Top of Extracted text

TEMPLE — Out of a field of 59 students, Luke Miller, an eighth-grader at Salado Junior High, won the 83rd Bell County Spelling Bee on Saturday at Temple College, by correctly spelling effervesce and emancipation.
He received a $100 prize, and his name will be engraved on the traveling trophy. Lauren Carlson, a seventh-grader at Central Texas Christian School, placed second and earned a $50 prize. Lauren Carranza, an eighth-grader at St. Mary’s Catholic School, captured third place and a $25 award.
The spelling champion is the son of Grant Miller and Linda Parman of Temple. It was his first year to compete in the spelling bee. At his former school, St. Mary’s Catholic School, he said he participated in a writing test that fostered his liking for spelling.
“I feel very grateful toward everyone affiliated with this competition,” he said. Although appearing very composed during the two-hour spelling bee, he said he was nervous at the beginning.
“One of the ones toward the end, I wasn’t 100 percent sure I was going to get it,” Luke said.
Lauren Carlson is the daughter of Vicki and Craig Carlson of Temple. “I’ve been doing spelling bees since I was in the fourth grade,” she said. “It means a lot to me, but I really put my victory in the Lord my God. I put all of the words I spelled in His hands.

Bottom of Extracted text

▶ **What is required**
Repeat the passage of the spelling bee article from "The spelling champion" to "in His hands.", word for word. The entries that follow come from a separate source and are unrelated to the spelling bee article.

Top of Entries supplied

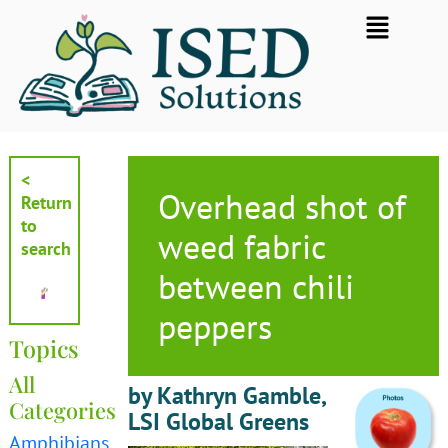
Skip
Flyout
to
Menu
content
<
Overhead shot of
Return
to
weed fabric
search
between chili
peppers
Topics
All
by Kathryn Gamble,
Categories
LSI Global Greens
Amphibians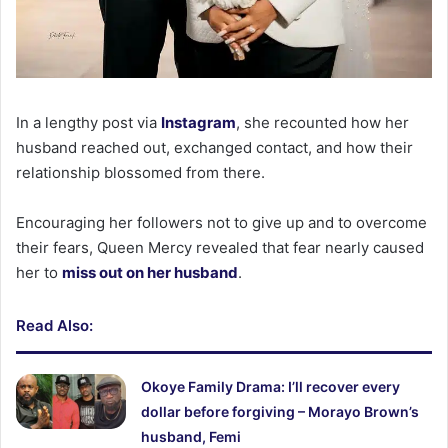
In a lengthy post via
Instagram
, she recounted how her
husband reached out, exchanged contact, and how their
relationship blossomed from there.
Encouraging her followers not to give up and to overcome
their fears, Queen Mercy revealed that fear nearly caused
her to
miss out on her husband
.
Read Also:
Okoye Family Drama: I’ll recover every
dollar before forgiving – Morayo Brown’s
husband, Femi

Bottom of Entries supplied

▶ **Written solution**
The spelling champion is the son of Grant Miller and Linda Parman of Temple. It was his first year to compete in the spelling bee. At his former school, St. Mary’s Catholic School, he said he participated in a writing test that fostered his liking for spelling.
“I feel very grateful toward everyone affiliated with this competition,” he said. Although appearing very composed during the two-hour spelling bee, he said he was nervous at the beginning.
“One of the ones toward the end, I wasn’t 100 percent sure I was going to get it,” Luke said.
Lauren Carlson is the daughter of Vicki and Craig Carlson of Temple. “I’ve been doing spelling bees since I was in the fourth grade,” she said. “It means a lot to me, but I really put my victory in the Lord my God. I put all of the words I spelled in His hands.